La questione delle sofferenze bancarie va considerata a parte: in valore lordo sono arrivate a 145 miliardi di euro, mentre al netto valgono 75 miliadi. Quest’ultimo ammontare corrisponde al 4% degli impieghi ed al 19,6% della somma di capitale e riserve. Le sofferenze sono aumentate di 42 miliardi di euro in due anni, di 27 negli ultimi 12 mesi, e di 14 negli ultimi sei mesi. L’incremento medio, che è di 1,75 miliardi se computato su 24 mesi, sale a 2,3 miliardi nell’ultimo semestre. Facendo il consueto paragone, le sofferenze nette sono ormai pari al 5% del pil, mentre quelle lorde arrivano al 10%. Che i banchieri siano preoccupati di questa situazione, è ovvio.
Purtroppo, ci aspetta un anno di stallo, sia sul versante del credito sia su quello dell’economia reale. Nessuno ha voluto ancora sollevare il velo sui conti del 2014: il prelievo sulla prina casa tornerà, con un qualsiasi nome di fantasia, per dare copertura ai servizi indivisibili, quelli che prima venivano pagati con l’Imu sulla prima casa.

I NUMERI DEL PIL

Finite le una tantum, il previsto aumento del pil del pil, +0,7% nel 2014, si azzererà. Il conto è presto fatto: l’equilibrio strutturale dei conti pubblici, con un onere per interessi di 90 miliardi di euro, comporta comunque un deficit di bilancio pari al 3% del pil. La colpa è del ciclo negativo innestato dall’accumulo spropositato delle correzioni fiscali: l’effetto deflattivo, pari al -2,4% del pil nel 2012, si è ridotto di 0,6 punti nel 2013, con un calo del pil dell’1,8%, sostanzialmente per merito della eliminazione dell’Imu sulla prima casa, che vale 4,5 miliardi di euro e che quest’anno ha avuto coperture che non hanno inciso sull’economia reale. Nel 2014, con la reintroduzione dell’Imu sulla prima casa e con la ulteriore frenata del credito per via della oggettiva situazione delle banche, il pil resterà a zero. Nella migliore delle ipotesi, il debito crescerà ancora di un altro 3% sul pil, visto il deficit.

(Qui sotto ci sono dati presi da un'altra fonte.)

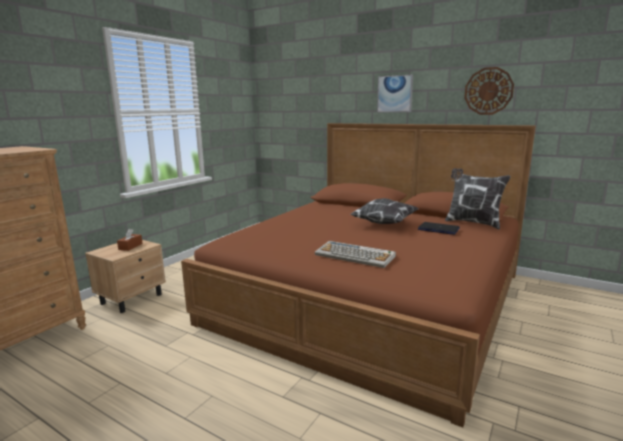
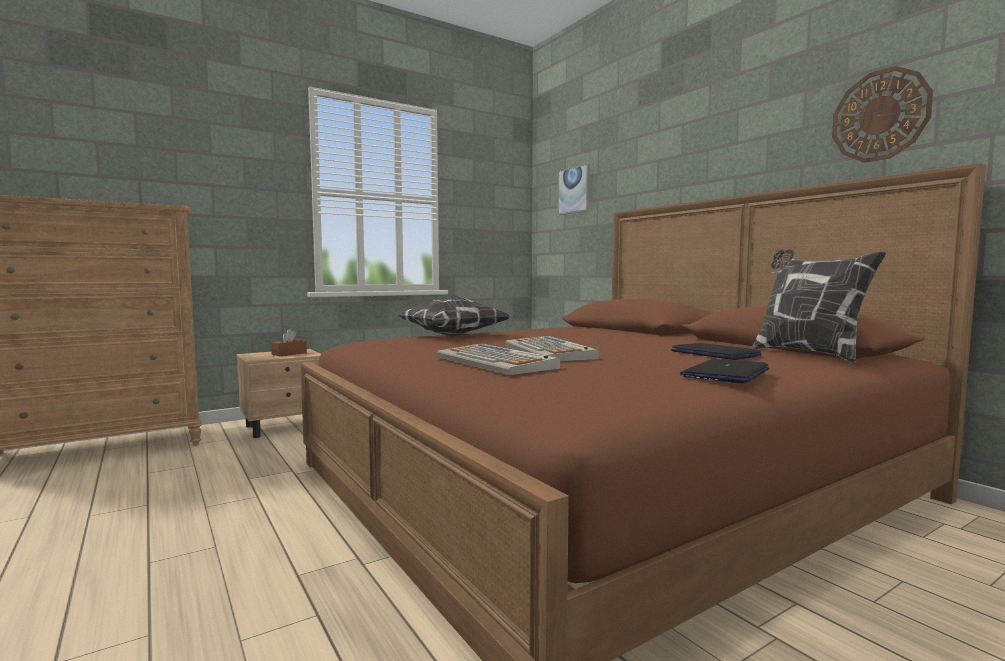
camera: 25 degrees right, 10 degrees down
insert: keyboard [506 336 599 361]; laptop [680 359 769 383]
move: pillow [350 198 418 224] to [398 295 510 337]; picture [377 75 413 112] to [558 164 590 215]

Sull’abbattimento del debito e la riorganizzazione delle pubbliche amministrazioni si continua a perdere tempo: un equilibrio strutturale della finanza pubblica che spesi interessi di mercato su un debito pari al 130% del pil, e che addirittura lo riduca senza creare deflazione, è pura fantasia. La fantasia al potere.